-- Start of Selected passage --

Maheswari v. The Commissioner of Police, Madurai City, Madurai and another
2004-11-17
P.D.DINAKARAN, S.R.SINGHARAVELU
body2004
DigiLaw.ai
S.R.Singharavelu, J.: The petitioner is the wife of the detenu and she challenges the order of detention dated 16.7.2004, passed by the first respondent under the provisions of Tamil Nadu Act 14 of 1982, detaining him, after he was identified as a Goonda, since he had come to the adverse notice of the authorities on earlier occasions and that on 28.6.2004, he acted in a manner prejudicial to the maintenance of public order and that if he is let to remain at large, he will indulge in activities prejudicial to the maintenance of public order and therefore, there is a compelling necessity to detain him under the provisions of Tamil Nadu Act 14 of 1982. 2. The occurrence of the ground case was said to have been taken place at 4 p.m. on 28.6.2004. One Thiru Selvam was coming by walk near Bharathiar Nagar, Alagappan Nagar, Muthupatti main road. At that time, the detenu came there in a Hero Honda Motor cycle, threatened the informant (Thiru Selvam), attempted to take money from his shirt pocket and when Thiru Selvam defended, he took out a knife from his waist and pressed it and threatened the informant by shouting that if he moved, he will be murdered. It was further alleged that the detenu robbed Rs.310 from the shirt pocket of Thiru Selvam and he was warned that he will be murdered if he disclosed the incident to anyone. Then the detenu proceeded towards Muthupatti in the motor cycle. It is upon the statement of Thiru Selvam, the case was registered in Cr.No.878 of 2004, under Sec.397, I.P.C. by the Station House Officer of B-8, Subramaniapuram (Crime) Police Station. During the narration of the above event, it was also mentioned that since there was no one present threre, Thiru Selvam was unable to seek anyone’s help. 3. After having gone through the adverse cases and the ground case, in paragraph 6 of the detention order, the Detaining Authority has found himself satisfied that the detenu was involved in all the adverse cases and the ground case and that he was habitually committing the crimes and was also acting in a manner prejudicial to the maintenance of public order and as such, he was termed as a Goonda, as contemplated under Sec.2 (i) (f) of Tamil Nadu Act 14 of 1982. 4.

-- End of Selected passage --
-- Start of Stored rows --

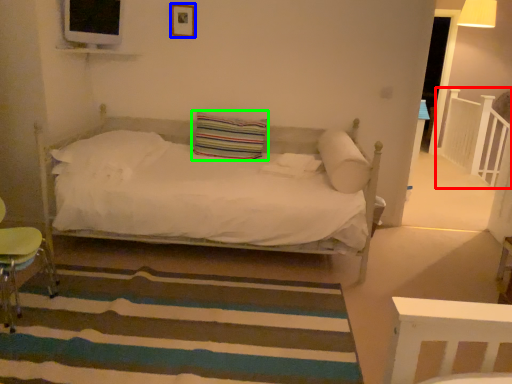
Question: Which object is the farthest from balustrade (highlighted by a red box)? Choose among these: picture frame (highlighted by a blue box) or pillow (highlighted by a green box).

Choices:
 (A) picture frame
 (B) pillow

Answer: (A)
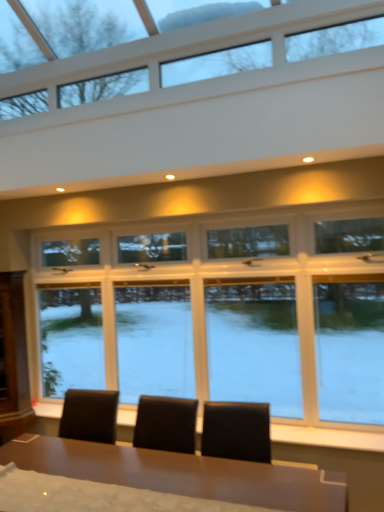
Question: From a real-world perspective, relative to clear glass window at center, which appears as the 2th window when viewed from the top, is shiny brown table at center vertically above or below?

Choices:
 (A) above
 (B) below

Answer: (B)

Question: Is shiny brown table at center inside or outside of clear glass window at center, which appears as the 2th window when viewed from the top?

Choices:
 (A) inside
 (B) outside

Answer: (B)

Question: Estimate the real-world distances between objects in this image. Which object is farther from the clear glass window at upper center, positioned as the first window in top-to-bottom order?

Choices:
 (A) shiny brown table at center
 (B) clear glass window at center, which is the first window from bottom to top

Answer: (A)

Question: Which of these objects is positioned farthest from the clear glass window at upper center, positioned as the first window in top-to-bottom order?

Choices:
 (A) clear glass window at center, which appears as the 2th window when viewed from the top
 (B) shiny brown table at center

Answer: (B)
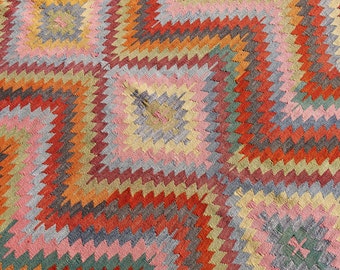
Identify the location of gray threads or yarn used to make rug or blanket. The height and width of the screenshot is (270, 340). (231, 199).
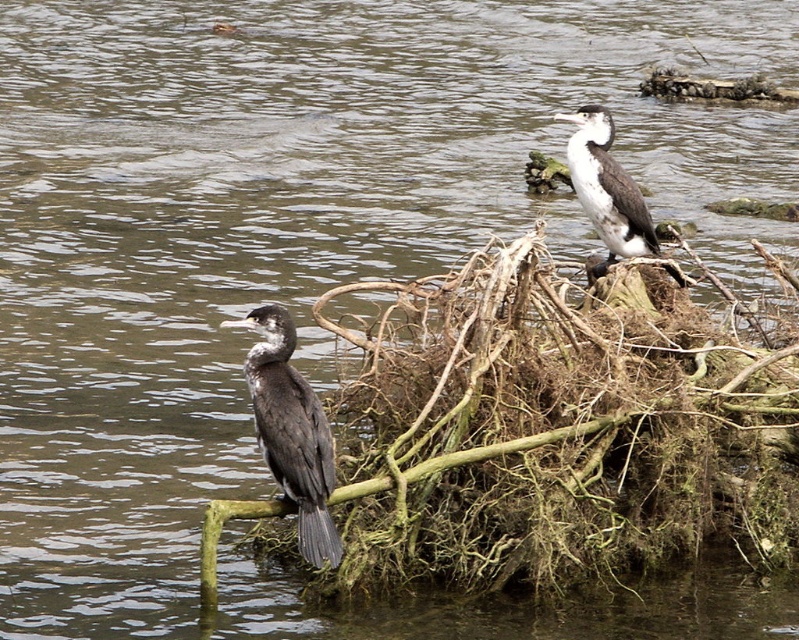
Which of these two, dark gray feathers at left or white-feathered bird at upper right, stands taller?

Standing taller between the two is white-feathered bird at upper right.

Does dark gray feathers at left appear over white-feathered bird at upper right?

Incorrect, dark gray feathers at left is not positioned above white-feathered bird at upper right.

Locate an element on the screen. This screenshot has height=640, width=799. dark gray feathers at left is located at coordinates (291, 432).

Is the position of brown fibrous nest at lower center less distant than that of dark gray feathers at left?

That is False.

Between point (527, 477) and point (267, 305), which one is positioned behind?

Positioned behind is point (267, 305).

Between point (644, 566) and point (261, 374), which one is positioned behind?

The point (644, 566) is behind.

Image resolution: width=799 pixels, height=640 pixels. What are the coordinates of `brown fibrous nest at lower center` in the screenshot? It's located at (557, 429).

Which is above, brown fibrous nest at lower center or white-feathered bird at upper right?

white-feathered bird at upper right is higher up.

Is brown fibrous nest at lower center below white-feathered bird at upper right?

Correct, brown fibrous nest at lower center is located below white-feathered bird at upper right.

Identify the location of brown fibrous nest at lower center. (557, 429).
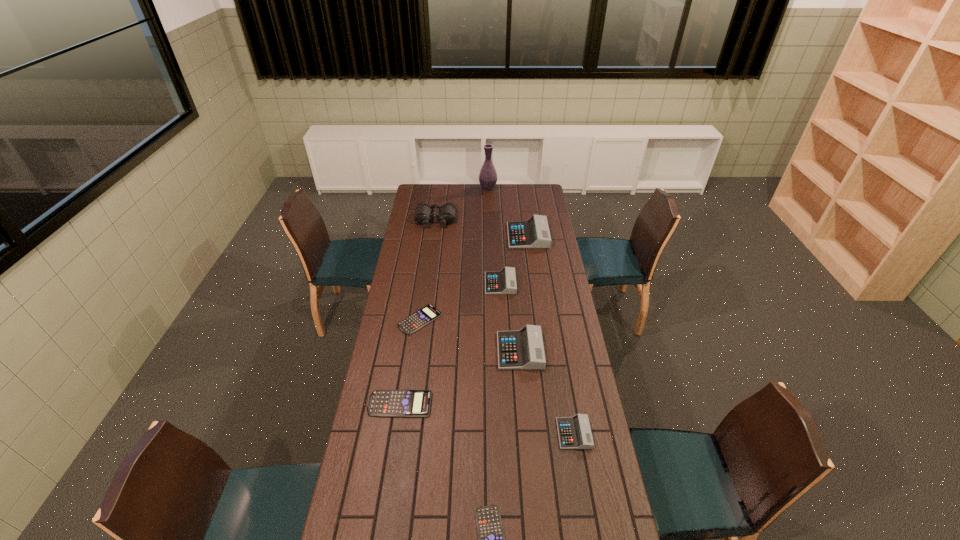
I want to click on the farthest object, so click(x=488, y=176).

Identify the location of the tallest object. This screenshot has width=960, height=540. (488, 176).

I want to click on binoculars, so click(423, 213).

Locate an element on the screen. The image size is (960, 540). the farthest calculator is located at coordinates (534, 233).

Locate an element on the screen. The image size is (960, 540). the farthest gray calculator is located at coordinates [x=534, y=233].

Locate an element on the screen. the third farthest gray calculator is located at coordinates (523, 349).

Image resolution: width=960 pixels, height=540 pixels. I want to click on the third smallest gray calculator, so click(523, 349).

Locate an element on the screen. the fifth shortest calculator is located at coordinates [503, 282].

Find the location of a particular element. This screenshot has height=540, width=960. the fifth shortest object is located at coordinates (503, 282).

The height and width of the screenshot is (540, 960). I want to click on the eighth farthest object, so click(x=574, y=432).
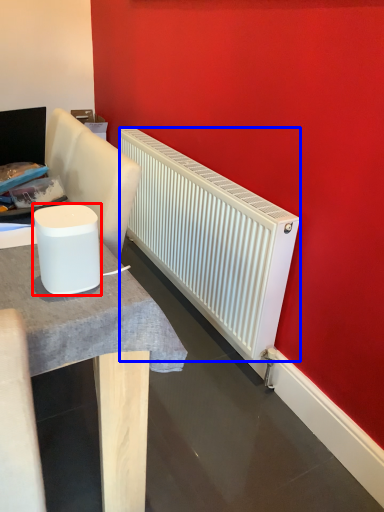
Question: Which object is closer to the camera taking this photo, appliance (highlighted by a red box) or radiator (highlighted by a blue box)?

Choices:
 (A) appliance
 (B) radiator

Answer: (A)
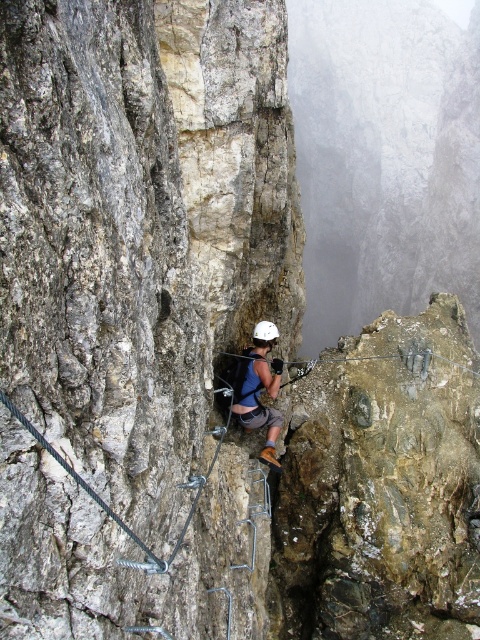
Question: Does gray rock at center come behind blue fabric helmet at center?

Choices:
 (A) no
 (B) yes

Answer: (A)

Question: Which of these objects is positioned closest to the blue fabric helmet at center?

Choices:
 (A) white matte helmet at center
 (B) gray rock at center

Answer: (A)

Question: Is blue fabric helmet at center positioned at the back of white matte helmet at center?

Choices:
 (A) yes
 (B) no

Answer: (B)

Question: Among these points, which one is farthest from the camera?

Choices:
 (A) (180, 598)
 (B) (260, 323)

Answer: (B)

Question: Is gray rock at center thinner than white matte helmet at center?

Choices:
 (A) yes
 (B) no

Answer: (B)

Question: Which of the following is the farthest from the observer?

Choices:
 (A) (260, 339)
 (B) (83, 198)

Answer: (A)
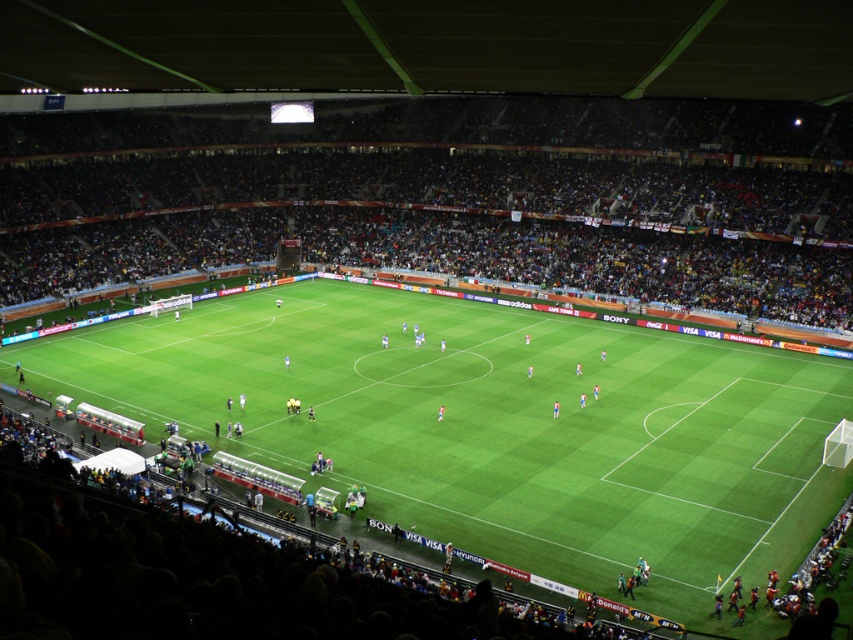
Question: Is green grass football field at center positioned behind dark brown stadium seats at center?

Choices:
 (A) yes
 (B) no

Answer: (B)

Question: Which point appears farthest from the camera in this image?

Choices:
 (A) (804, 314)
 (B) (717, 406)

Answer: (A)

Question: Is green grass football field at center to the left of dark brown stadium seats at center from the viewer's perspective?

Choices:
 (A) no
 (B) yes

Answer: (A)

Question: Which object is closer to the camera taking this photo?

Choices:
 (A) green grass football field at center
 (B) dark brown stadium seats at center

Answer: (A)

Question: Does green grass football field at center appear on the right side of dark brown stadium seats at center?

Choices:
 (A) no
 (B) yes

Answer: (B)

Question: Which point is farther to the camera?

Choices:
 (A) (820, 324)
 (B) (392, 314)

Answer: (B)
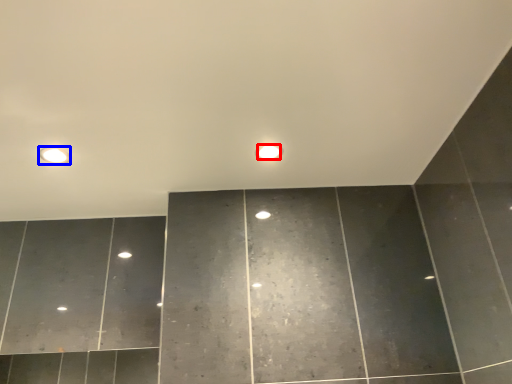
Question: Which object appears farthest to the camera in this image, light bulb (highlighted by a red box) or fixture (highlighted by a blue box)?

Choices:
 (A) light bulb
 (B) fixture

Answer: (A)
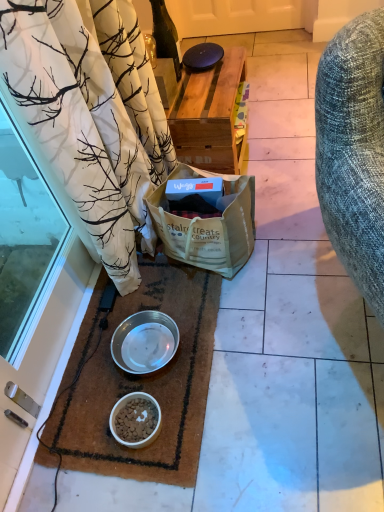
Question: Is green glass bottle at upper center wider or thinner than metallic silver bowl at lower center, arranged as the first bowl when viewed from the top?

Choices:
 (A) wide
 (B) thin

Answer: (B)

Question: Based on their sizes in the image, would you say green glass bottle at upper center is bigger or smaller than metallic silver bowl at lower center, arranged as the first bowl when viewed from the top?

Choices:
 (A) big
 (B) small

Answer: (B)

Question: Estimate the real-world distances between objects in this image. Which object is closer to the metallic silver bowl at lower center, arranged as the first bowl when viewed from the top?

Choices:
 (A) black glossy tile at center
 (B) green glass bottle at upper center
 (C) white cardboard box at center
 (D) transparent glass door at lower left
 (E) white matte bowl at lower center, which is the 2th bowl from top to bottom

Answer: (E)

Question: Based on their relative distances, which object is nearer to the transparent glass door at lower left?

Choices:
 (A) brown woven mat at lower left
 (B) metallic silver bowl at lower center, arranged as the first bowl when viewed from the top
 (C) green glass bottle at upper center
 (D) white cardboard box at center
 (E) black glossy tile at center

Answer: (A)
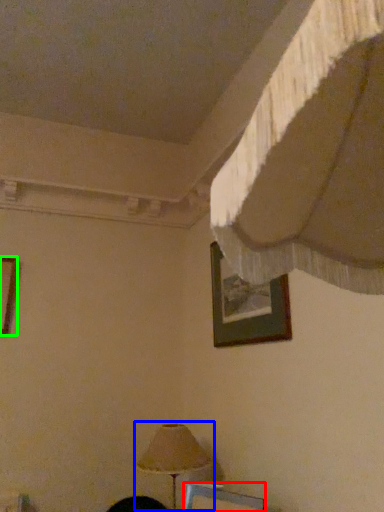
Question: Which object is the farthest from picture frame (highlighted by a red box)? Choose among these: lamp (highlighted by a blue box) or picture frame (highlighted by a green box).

-- End of Stored rows --

Resume the court judgment on the detention order from the point where it stops. The data above come from a separate source.

### Written answer
4. The learned counsel for the petitioner submitted that there was no averment by the detaining authority in the detention order to arrive at the above conclusion that the detenu acted in a manner prejudicial to the maintenance of public order. According to him, there might have been prejudice to the maintenance of law and order, which is quite different from prejudicial activity to the maintenance of public order. The learned counsel further submitted that for clamping detention order against a detenu, there must be subjective satisfaction on the part of the detaining authority that the detenu acted in a manner prejudicial to the maintenance of public order and it is not sufficient to show prejudicial activities against the maintenance of law and order. 5. Even in the narration of the ground case, it was specifically mentioned by the detaining authority that as there was no one present around, the informant was unable to seek anyone’s help. The question posed by the learned counsel was that while the material relied on showed that there was none around the place of occurrence to help the informant, how could there be a subjective satisfaction on the part of the detaining authority to conclude that the base case amounted to prejudice to the maintenance of public order. When there was no public at all, there is no need to hold that public order was disturbed. Thus the order of detention was assailed. 6. The learned Public Prosecutor relied upon the following observation made in the case of S.Mohammed Meran, Chennai v. State of Tamil Nadu, represented by its Secretary to Government, Prohibition and Excise Department, Chennai and another, 2004 M.L.J. (Crl.) 739: “A public road is meant to be used by the members of the public. The very fact that only a few persons use the road is not a consideration for coming to the question as to whether any criminal occurrence occurring on such road would not have the tendency of disturbing the public order.” 7. That was a case wherein the occurrence took place in the East Coast Road, which is undisputedly a public road. It was held that the fact that only a few persons used the road by then, was not a consideration to arrive at a conclusion that any criminal occurrence occurring on such road would not have the tendency of disturbing the public order.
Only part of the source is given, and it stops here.